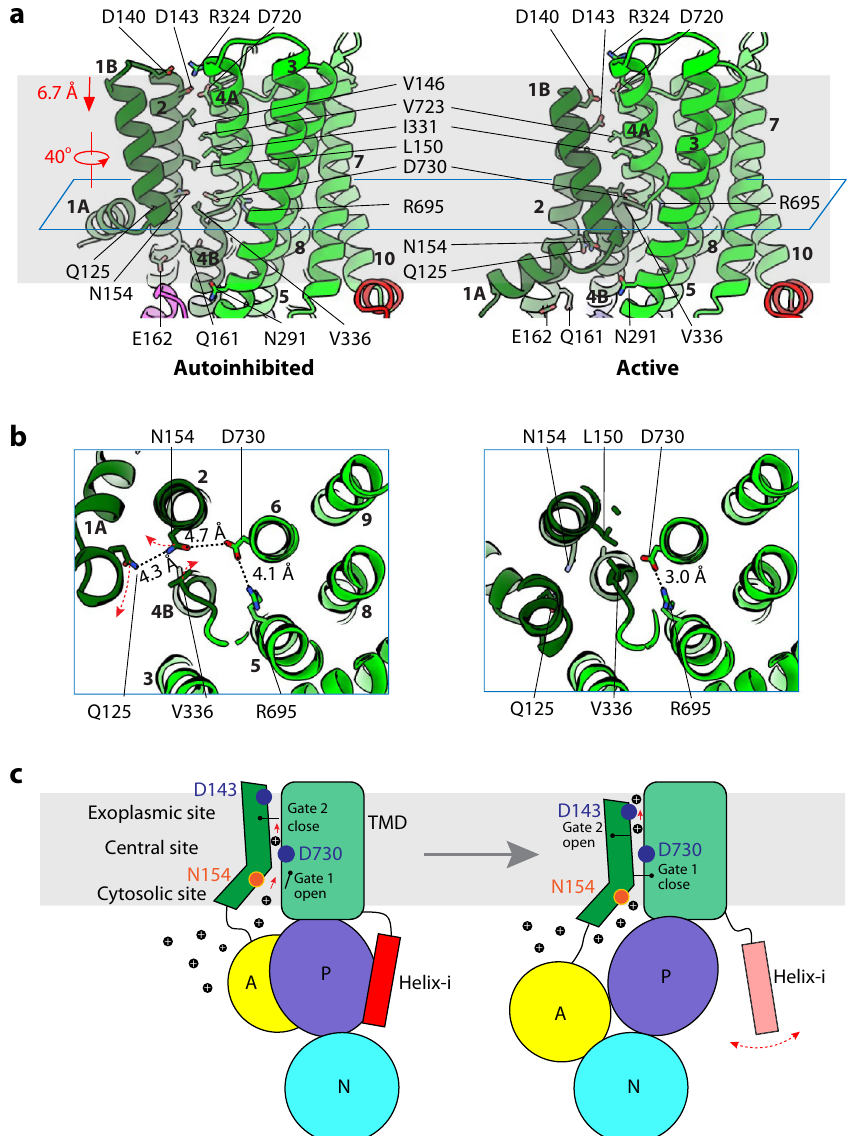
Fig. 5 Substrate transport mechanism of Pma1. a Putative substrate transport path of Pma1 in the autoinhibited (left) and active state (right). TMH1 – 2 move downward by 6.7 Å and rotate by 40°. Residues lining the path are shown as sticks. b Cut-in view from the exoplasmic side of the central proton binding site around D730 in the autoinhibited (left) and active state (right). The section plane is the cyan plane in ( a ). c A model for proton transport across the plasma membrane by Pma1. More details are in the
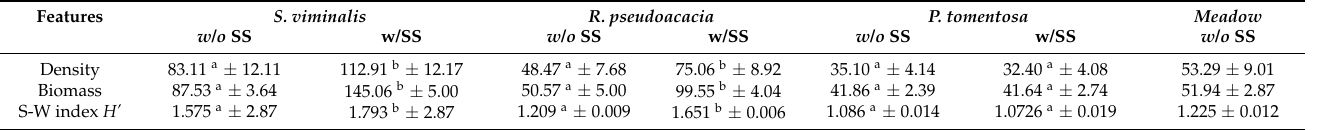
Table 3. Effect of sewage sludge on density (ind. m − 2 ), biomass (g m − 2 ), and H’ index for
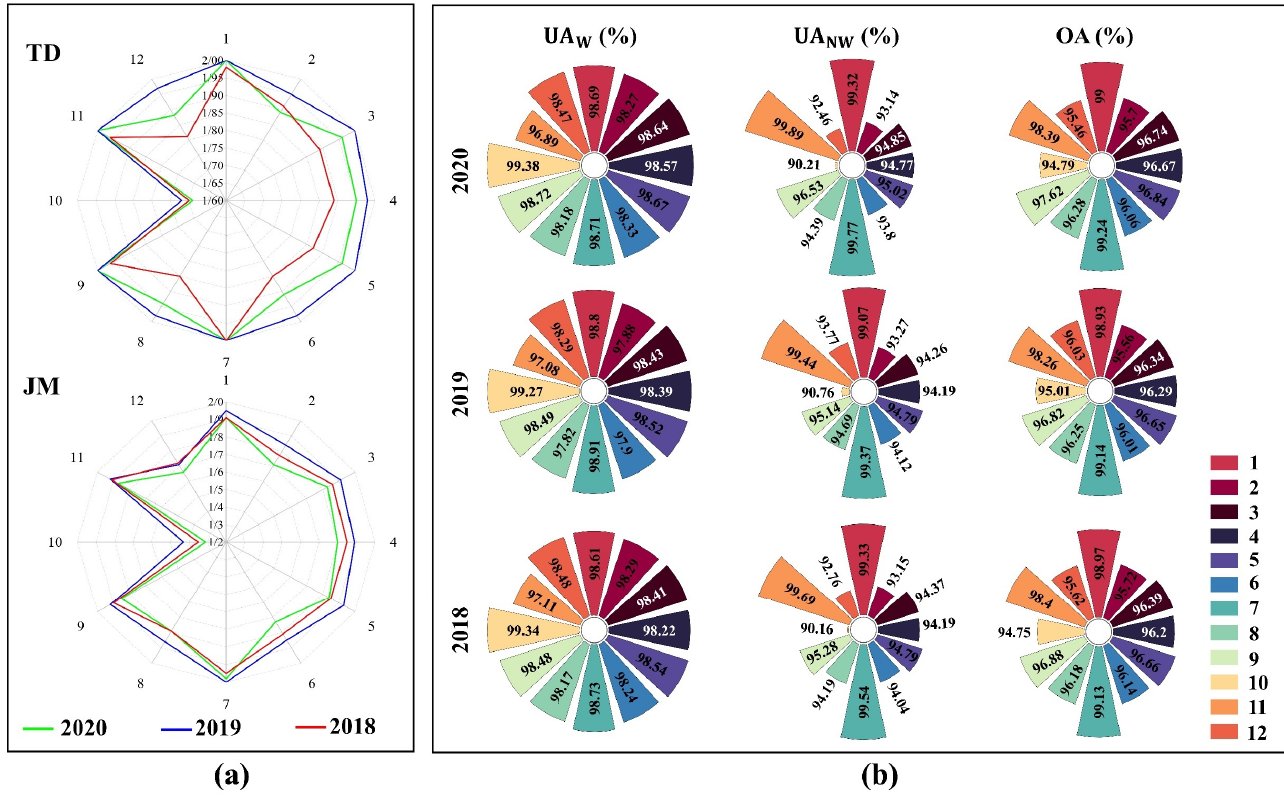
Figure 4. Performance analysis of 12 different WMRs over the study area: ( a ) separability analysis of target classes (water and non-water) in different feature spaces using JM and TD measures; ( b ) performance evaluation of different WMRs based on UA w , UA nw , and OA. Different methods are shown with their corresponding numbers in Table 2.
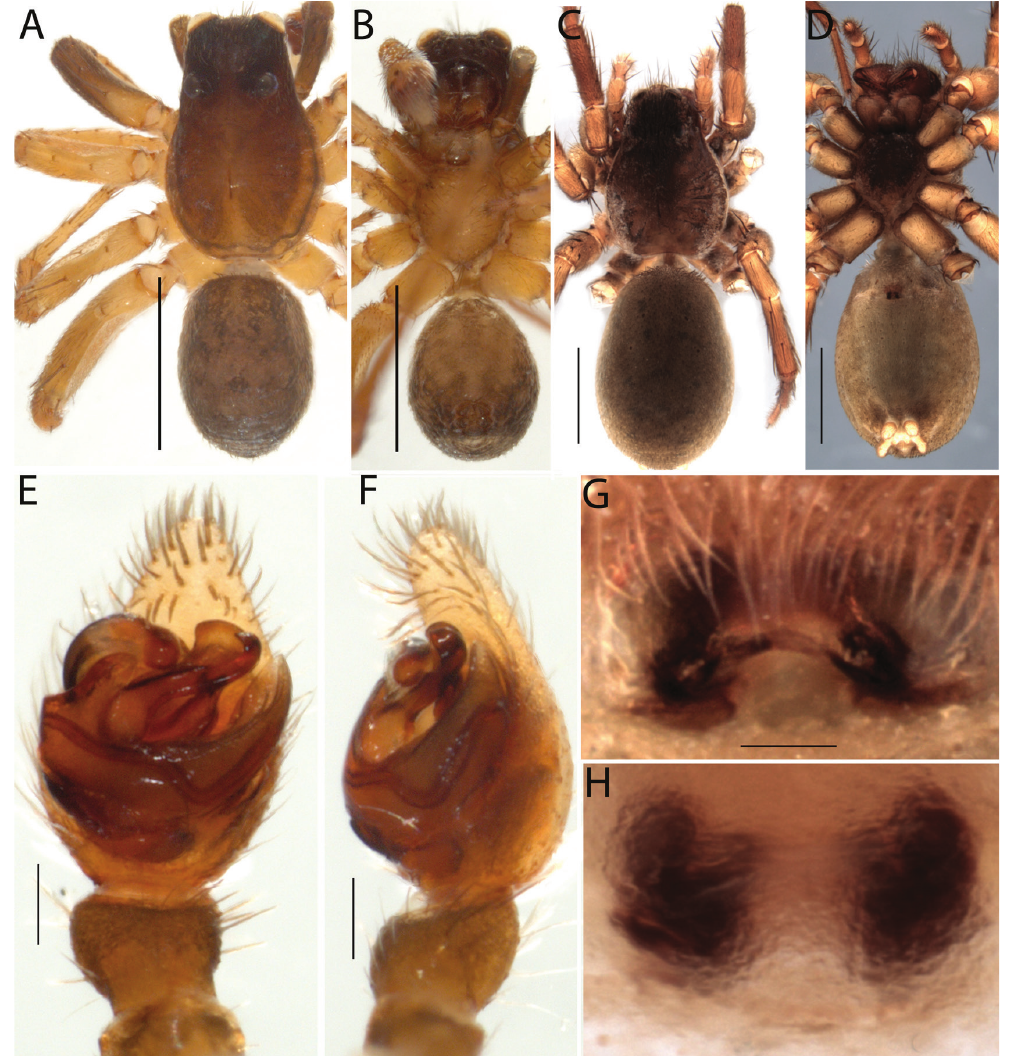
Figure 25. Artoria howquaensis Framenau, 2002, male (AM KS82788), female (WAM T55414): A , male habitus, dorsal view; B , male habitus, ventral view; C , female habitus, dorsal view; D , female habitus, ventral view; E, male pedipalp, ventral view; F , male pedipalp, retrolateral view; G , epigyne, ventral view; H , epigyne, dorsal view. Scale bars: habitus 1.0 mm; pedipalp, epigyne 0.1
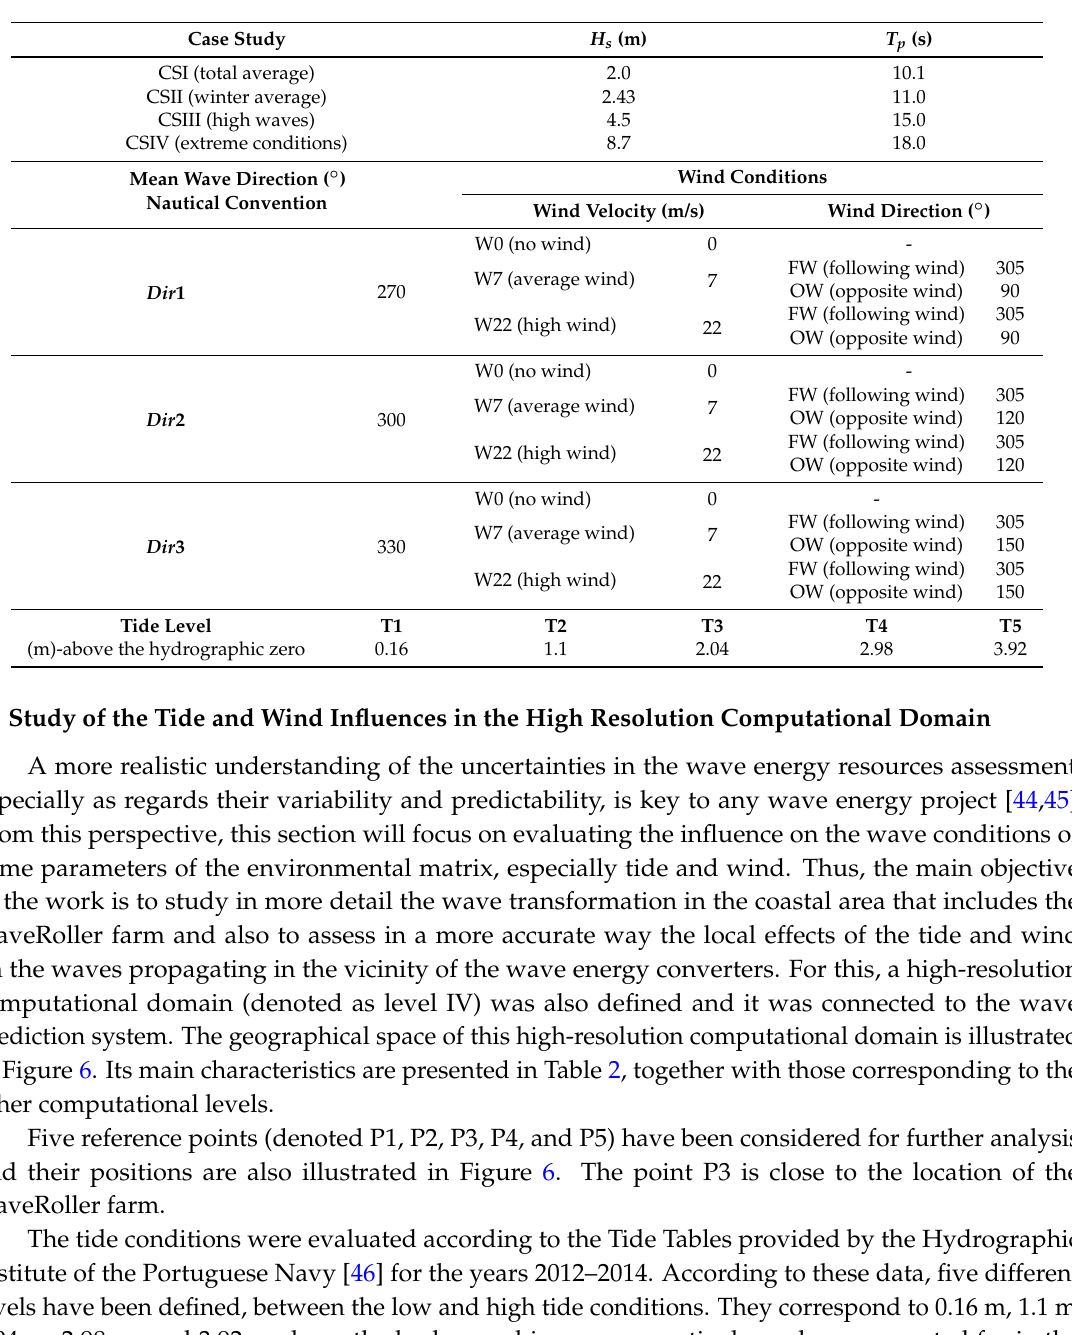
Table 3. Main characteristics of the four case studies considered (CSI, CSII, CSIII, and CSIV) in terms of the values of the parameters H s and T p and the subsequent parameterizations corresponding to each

Action item — Everything in the listing above is to be given again exactly, apart from the pictures.

Written response —
Fig. 5 Substrate transport mechanism of Pma1. a Putative substrate transport path of Pma1 in the autoinhibited (left) and active state (right). TMH1 – 2 move downward by 6.7 Å and rotate by 40°. Residues lining the path are shown as sticks. b Cut-in view from the exoplasmic side of the central proton binding site around D730 in the autoinhibited (left) and active state (right). The section plane is the cyan plane in ( a ). c A model for proton transport across the plasma membrane by Pma1. More details are in the
Table 3. Effect of sewage sludge on density (ind. m − 2 ), biomass (g m − 2 ), and H’ index for
Figure 4. Performance analysis of 12 different WMRs over the study area: ( a ) separability analysis of target classes (water and non-water) in different feature spaces using JM and TD measures; ( b ) performance evaluation of different WMRs based on UA w , UA nw , and OA. Different methods are shown with their corresponding numbers in Table 2.
Figure 25. Artoria howquaensis Framenau, 2002, male (AM KS82788), female (WAM T55414): A , male habitus, dorsal view; B , male habitus, ventral view; C , female habitus, dorsal view; D , female habitus, ventral view; E, male pedipalp, ventral view; F , male pedipalp, retrolateral view; G , epigyne, ventral view; H , epigyne, dorsal view. Scale bars: habitus 1.0 mm; pedipalp, epigyne 0.1
Table 3. Main characteristics of the four case studies considered (CSI, CSII, CSIII, and CSIV) in terms of the values of the parameters H s and T p and the subsequent parameterizations corresponding to each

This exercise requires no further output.